### GIVEN RECORDS
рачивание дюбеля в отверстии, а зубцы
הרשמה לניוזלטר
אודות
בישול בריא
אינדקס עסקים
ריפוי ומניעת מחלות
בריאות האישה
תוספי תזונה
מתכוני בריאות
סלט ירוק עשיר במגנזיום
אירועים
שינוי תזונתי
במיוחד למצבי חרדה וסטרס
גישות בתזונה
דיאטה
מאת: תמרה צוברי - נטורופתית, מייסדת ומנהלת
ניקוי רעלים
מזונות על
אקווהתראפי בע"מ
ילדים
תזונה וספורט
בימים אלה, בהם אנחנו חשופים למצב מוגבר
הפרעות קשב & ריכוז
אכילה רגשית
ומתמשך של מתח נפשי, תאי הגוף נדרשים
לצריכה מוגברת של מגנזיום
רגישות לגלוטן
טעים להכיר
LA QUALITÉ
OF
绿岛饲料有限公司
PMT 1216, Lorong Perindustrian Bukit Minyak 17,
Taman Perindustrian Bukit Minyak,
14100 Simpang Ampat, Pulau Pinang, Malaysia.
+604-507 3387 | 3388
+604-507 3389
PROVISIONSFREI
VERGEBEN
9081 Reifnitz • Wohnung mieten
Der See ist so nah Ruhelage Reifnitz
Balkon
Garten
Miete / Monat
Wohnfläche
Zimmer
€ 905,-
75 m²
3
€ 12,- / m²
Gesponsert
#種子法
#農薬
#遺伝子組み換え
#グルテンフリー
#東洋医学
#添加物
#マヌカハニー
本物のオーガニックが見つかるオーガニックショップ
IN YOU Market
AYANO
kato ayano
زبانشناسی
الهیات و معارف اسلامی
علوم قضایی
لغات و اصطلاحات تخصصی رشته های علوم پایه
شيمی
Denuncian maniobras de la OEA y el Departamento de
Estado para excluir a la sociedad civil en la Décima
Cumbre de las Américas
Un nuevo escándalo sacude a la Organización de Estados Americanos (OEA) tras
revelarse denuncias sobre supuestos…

### WORK TASK
Copy out the rows word for word, beginning with the first line of the rows and continuing through the line that contains "الهیات و معارف اسلامی".

### WRITTEN SOLUTION
рачивание дюбеля в отверстии, а зубцы
הרשמה לניוזלטר
אודות
בישול בריא
אינדקס עסקים
ריפוי ומניעת מחלות
בריאות האישה
תוספי תזונה
מתכוני בריאות
סלט ירוק עשיר במגנזיום
אירועים
שינוי תזונתי
במיוחד למצבי חרדה וסטרס
גישות בתזונה
דיאטה
מאת: תמרה צוברי - נטורופתית, מייסדת ומנהלת
ניקוי רעלים
מזונות על
אקווהתראפי בע"מ
ילדים
תזונה וספורט
בימים אלה, בהם אנחנו חשופים למצב מוגבר
הפרעות קשב & ריכוז
אכילה רגשית
ומתמשך של מתח נפשי, תאי הגוף נדרשים
לצריכה מוגברת של מגנזיום
רגישות לגלוטן
טעים להכיר
LA QUALITÉ
OF
绿岛饲料有限公司
PMT 1216, Lorong Perindustrian Bukit Minyak 17,
Taman Perindustrian Bukit Minyak,
14100 Simpang Ampat, Pulau Pinang, Malaysia.
+604-507 3387 | 3388
+604-507 3389
PROVISIONSFREI
VERGEBEN
9081 Reifnitz • Wohnung mieten
Der See ist so nah Ruhelage Reifnitz
Balkon
Garten
Miete / Monat
Wohnfläche
Zimmer
€ 905,-
75 m²
3
€ 12,- / m²
Gesponsert
#種子法
#農薬
#遺伝子組み換え
#グルテンフリー
#東洋医学
#添加物
#マヌカハニー
本物のオーガニックが見つかるオーガニックショップ
IN YOU Market
AYANO
kato ayano
زبانشناسی
الهیات و معارف اسلامی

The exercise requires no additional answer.